Para mitigar esses efeitos, é importante monitorar constantemente o desempenho dos sistemas, realizar limpezas periódicas dos módulos e, se possível, instalar sensores de irradiação e detecção de sujeira. Além disso, projetos em regiões com maior poluição devem considerar esses fatores no dimensionamento e na escolha dos equipamentos.
Em resumo, a poluição é um inimigo silencioso da geração de energia solar. Apesar de não impedir o funcionamento dos sistemas, ela reduz sua eficiência e aumenta a necessidade de manutenção, reforçando a importância de um bom planejamento e acompanhamento contínuo do desempenho das instalações fotovoltaicas.
HSP
No nosso planeta, existem locais que a irradiação solar é muito mais intensa do que em outros, onde ela varia no decorrer no dia e durante as estações do ano, isso traz a necessidade de uma unidade de medida específica que possa mensurar o quão intensa é a irradiação naquele local durante um período de tempo; sendo assim, a unidade HSP (Horas de Sol Pico) foi criada.
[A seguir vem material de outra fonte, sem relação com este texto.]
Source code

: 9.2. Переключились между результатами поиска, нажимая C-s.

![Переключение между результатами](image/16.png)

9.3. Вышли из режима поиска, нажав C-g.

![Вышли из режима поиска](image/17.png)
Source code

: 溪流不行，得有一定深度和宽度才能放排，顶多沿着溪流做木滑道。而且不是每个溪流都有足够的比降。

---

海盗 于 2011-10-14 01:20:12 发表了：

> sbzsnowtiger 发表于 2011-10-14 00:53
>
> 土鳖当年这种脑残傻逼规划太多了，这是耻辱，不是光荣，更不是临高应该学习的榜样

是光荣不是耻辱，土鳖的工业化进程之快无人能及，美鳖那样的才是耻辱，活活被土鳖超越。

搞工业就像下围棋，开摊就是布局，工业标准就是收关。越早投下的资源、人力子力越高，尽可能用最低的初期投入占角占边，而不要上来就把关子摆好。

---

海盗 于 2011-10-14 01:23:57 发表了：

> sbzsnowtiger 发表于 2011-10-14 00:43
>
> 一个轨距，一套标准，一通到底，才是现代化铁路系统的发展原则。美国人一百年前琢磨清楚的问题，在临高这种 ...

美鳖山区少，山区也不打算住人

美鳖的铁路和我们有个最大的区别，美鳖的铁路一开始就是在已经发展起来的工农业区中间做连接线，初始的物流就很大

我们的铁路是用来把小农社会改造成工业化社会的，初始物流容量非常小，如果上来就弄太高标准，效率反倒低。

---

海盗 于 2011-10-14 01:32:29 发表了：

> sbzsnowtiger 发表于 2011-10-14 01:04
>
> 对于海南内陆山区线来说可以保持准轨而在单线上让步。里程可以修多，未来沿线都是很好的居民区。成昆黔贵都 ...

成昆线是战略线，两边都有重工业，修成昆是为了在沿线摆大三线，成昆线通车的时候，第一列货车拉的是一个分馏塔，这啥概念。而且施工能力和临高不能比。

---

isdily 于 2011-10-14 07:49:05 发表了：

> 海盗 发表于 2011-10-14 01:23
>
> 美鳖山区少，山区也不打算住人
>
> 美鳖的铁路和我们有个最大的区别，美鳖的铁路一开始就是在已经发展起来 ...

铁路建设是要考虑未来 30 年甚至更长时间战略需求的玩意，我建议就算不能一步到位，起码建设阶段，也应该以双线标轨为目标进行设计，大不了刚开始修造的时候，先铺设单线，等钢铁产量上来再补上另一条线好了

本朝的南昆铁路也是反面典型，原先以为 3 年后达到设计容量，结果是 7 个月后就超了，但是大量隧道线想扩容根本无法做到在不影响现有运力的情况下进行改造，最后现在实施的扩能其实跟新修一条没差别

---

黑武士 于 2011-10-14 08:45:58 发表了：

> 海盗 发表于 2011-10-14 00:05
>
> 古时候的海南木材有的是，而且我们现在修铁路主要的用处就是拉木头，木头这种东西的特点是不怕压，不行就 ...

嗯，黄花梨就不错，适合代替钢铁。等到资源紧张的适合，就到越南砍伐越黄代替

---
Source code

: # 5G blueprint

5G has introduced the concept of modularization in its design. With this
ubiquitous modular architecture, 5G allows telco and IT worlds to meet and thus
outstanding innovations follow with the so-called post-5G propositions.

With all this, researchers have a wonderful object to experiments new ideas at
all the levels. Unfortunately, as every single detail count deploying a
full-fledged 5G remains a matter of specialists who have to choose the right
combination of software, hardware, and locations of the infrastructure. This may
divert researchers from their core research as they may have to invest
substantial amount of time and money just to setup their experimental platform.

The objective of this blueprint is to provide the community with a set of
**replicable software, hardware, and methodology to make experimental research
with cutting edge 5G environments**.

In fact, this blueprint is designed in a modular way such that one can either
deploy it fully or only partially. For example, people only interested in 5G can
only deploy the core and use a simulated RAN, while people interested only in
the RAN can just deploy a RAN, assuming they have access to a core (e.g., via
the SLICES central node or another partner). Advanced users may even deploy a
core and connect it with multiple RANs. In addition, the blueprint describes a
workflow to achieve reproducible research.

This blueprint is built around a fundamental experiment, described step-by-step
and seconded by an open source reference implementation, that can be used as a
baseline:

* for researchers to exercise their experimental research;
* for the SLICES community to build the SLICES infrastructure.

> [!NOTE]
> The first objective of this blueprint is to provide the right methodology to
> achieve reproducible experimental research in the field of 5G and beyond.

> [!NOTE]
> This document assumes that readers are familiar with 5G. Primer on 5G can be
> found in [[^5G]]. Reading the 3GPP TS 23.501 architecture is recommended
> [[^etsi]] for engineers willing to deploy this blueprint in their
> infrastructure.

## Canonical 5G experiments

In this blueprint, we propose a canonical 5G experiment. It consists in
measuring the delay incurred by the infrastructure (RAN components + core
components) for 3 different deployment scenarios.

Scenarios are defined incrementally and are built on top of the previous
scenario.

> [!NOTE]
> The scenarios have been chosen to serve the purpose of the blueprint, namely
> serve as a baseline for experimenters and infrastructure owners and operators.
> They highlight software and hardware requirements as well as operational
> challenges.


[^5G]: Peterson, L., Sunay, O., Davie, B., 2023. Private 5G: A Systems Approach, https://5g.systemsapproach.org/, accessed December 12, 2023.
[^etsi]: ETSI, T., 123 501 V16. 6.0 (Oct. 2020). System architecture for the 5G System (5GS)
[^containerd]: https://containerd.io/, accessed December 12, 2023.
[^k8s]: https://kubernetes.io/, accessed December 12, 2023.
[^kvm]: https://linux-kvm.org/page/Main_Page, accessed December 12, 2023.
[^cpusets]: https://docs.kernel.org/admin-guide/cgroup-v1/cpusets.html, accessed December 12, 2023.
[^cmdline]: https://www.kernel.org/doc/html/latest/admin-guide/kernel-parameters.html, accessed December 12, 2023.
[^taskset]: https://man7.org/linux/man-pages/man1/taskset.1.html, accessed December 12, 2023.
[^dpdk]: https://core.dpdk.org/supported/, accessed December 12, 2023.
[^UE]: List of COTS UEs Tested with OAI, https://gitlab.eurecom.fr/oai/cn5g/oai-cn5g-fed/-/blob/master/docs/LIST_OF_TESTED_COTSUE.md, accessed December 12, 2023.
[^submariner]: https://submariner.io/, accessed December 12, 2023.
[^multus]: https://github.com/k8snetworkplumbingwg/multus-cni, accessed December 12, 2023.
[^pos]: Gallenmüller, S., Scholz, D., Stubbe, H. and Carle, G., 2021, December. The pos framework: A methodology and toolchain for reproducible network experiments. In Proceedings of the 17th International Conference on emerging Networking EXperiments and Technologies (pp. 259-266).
Esta unidade de medida nos informa a média de horas em que o sol PODERÁ ser encontrado com a irradiância máxima.
O HSP pode ser obtido através de algumas organizações que são especializadas em descobrir esse tipo de dado. Assim com os valores em mãos, podemos determinar a intensidade da irradiação solar no local em que o sistema fotovoltaico será instalado.
Assim podemos perceber que estes são dados pré-estabelecidos, onde não há variáveis que podem ser controlados pelo ser humano, tornando o sistema fotovoltaico dependente dele.